Breaking Up Logarithms

$\log_x(2x)=2\\ \log_x2+\log_xx=2\\ \log_x2+1=2\\ \log_x2=1\\ 2\log_x2=2\\ \log_x2^2=2\\ \log_x4=2\\ \log_x4+1=2+1\\ \log_x4+\log_xx=3\\ \log_x4x=3$

We know the relation,

if ${a}^{k}=m$ , then $\log _{ a }{ m } =k$

$\therefore \log _{ x }{ 2x } =2\Leftrightarrow { x }^{ 2 }=2x$

$\rightarrow x=2$ or $x=0$

But we can neglect $x=0$ as it doesn't satisfy the given equation.

$\Longrightarrow \log _{ x }{ 4x } =\log _{ 2 }{ 8 } =\log _{ 2 }{ { 2 }^{ 3 } } =\frac { 3\log _{ e }{ 2 } }{ \log _{ e }{ 2 } } =\boxed { 3 }$

$\log_x (2x) = 2$ , we have $2x = x^2$ , this gives us $x=2$ . $\log_x (4x)=\log_2 (4x)=\log_2 (2^3)=3$ .
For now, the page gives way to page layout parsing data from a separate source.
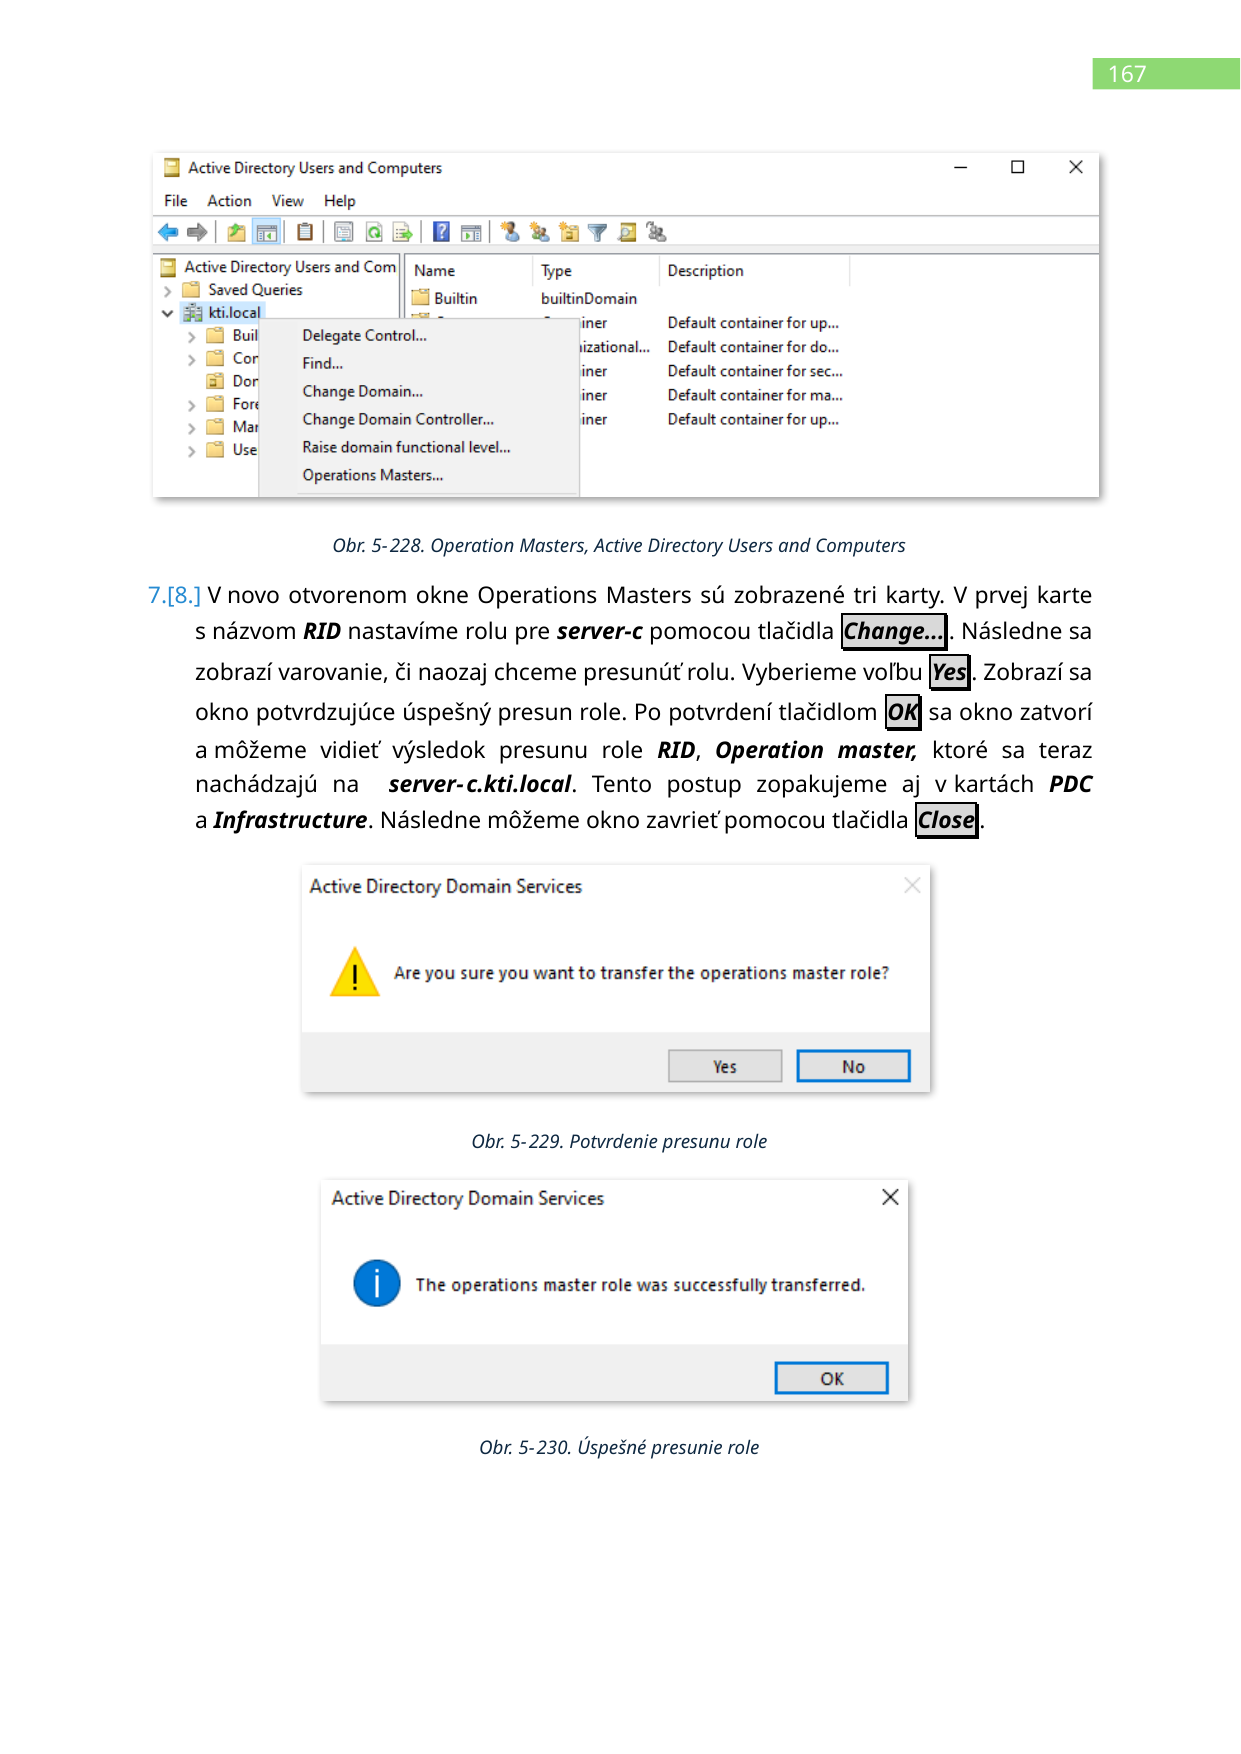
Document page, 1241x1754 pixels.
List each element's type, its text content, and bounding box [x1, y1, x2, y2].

picture [321, 1180, 908, 1401]
text Obr. -. Úspešné presunie role [148, 1434, 1093, 1460]
text Obr. -. Potvrdenie presunu role [148, 1128, 1093, 1154]
list V novo otvorenom okne Operations Masters sú zobrazené tri karty. V prvej karte s názvom RID nastavíme rolu pre server-c pomocou tlačidla Change.... Následne sa zobrazí varovanie, či naozaj chceme presunúť rolu. Vyberieme voľbu Yes. Zobrazí sa okno potvrdzujúce úspešný presun role. Po potvrdení tlačidlom OK sa okno zatvorí a môžeme vidieť výsledok presunu role RID, Operation master, ktoré sa teraz nachádzajú na server-c.kti.local. Tento postup zopakujeme aj v kartách PDC a Infrastructure. Následne môžeme okno zavrieť pomocou tlačidla Close. [148, 579, 1093, 839]
picture [302, 865, 930, 1092]
picture [153, 153, 1099, 497]
text Obr. -. Operation Masters, Active Directory Users and Computers [148, 532, 1093, 558]
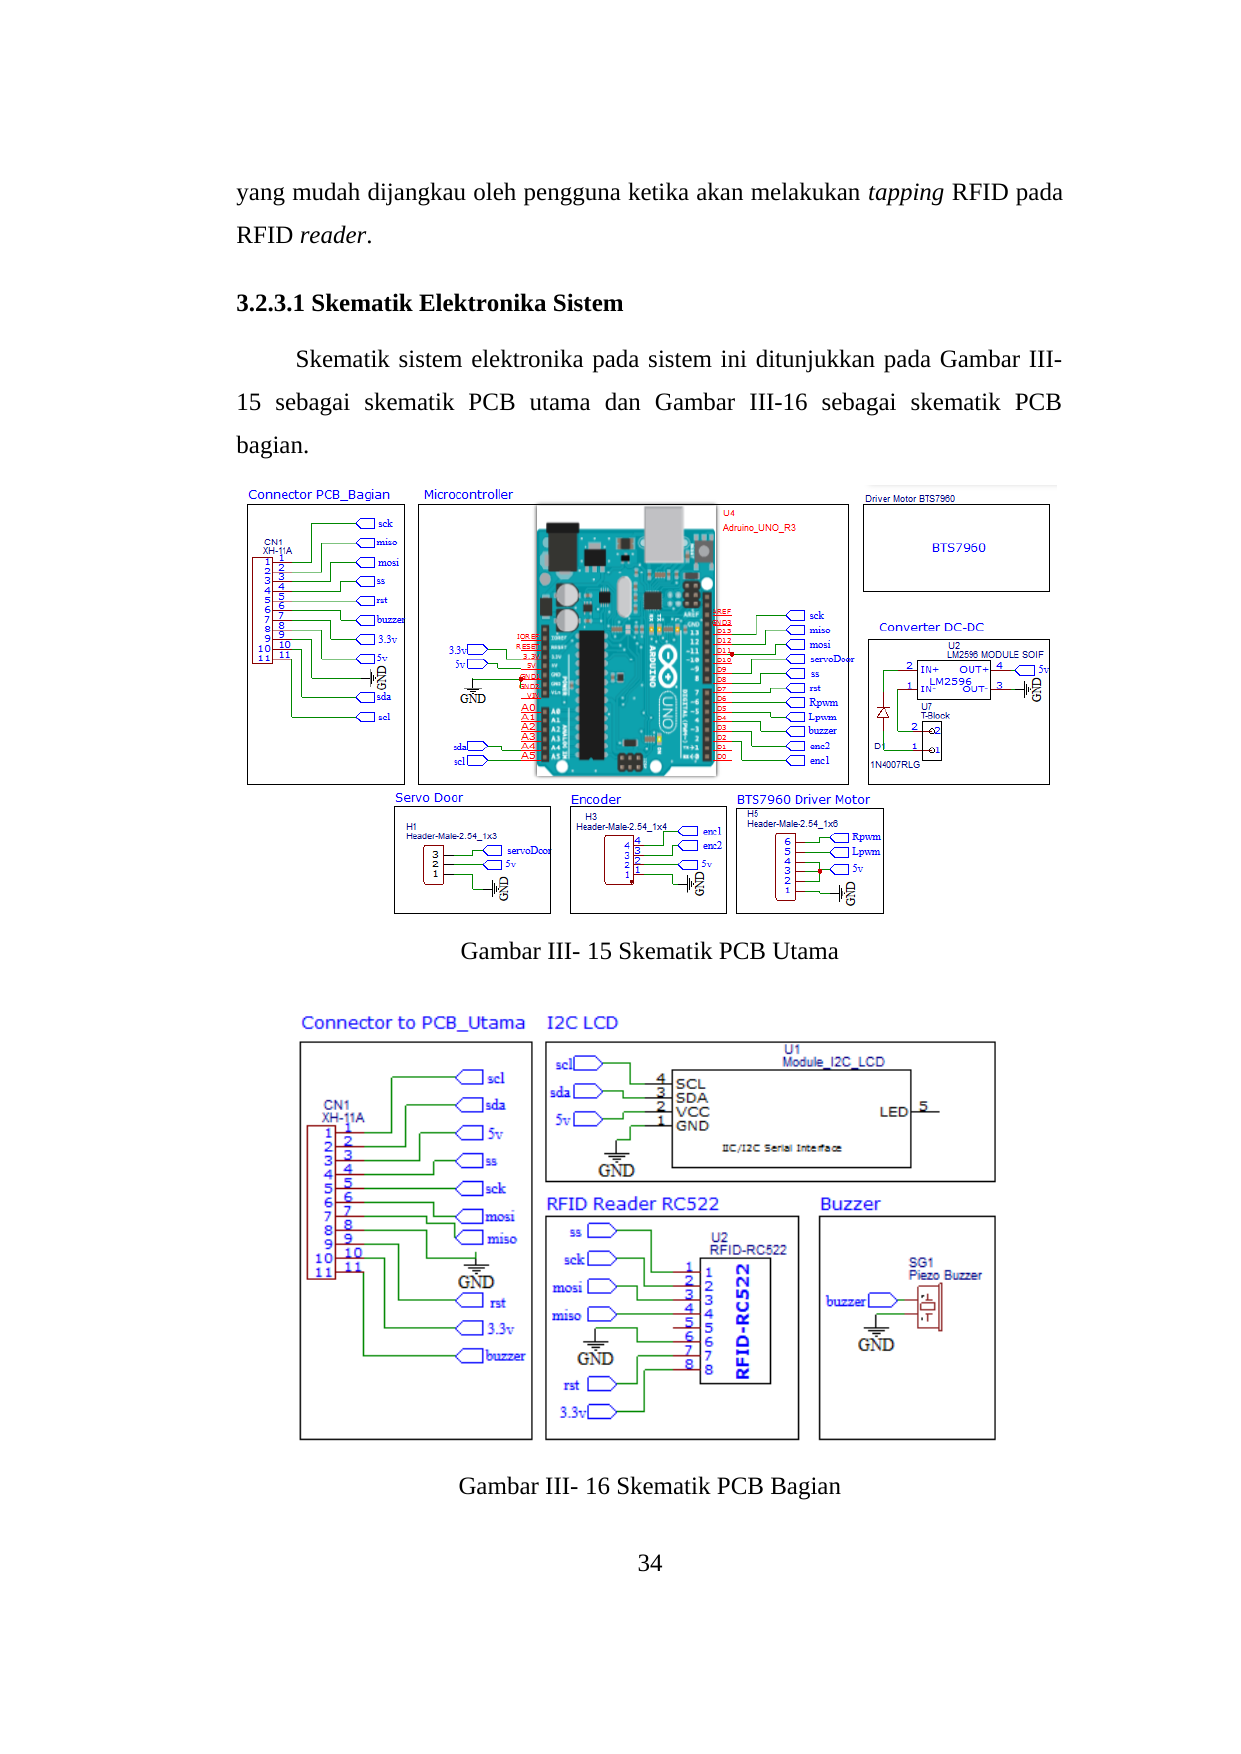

First, you write $\log_x 2x$ = 2 into exponential form:

$x^{2}$ = 2x, which by solving out, we get x = 2 or x = 0. We will have to ignore x = 0, though since x = 0 does not satisfy the original equation.

Next, you write $\log_x 4x$ = y into exponential form:

$x^{y}$ = 4x.

By plugging in our found x value, we now get:

$2^{y}$ = 8.

What we do know about this relationship is that 8 is equal to $2^{3}$ , so y must equal 3.

Therefore, our final solution must be $\boxed{3}$

$log_x(2x)=2$ $\implies$ $x^2=2x$

Either $0$ or $2$ satisfies this.

$log_0(0)= undefined$ (Substituting $0$ in place of $x$ in $log_x(4x)$ )

$\therefore$

$log_x(4x)=log_2(8)=3$ (Substituting $2$ in place of $x$ in $log_x(4x)$ )

Hence $3$ is our answer.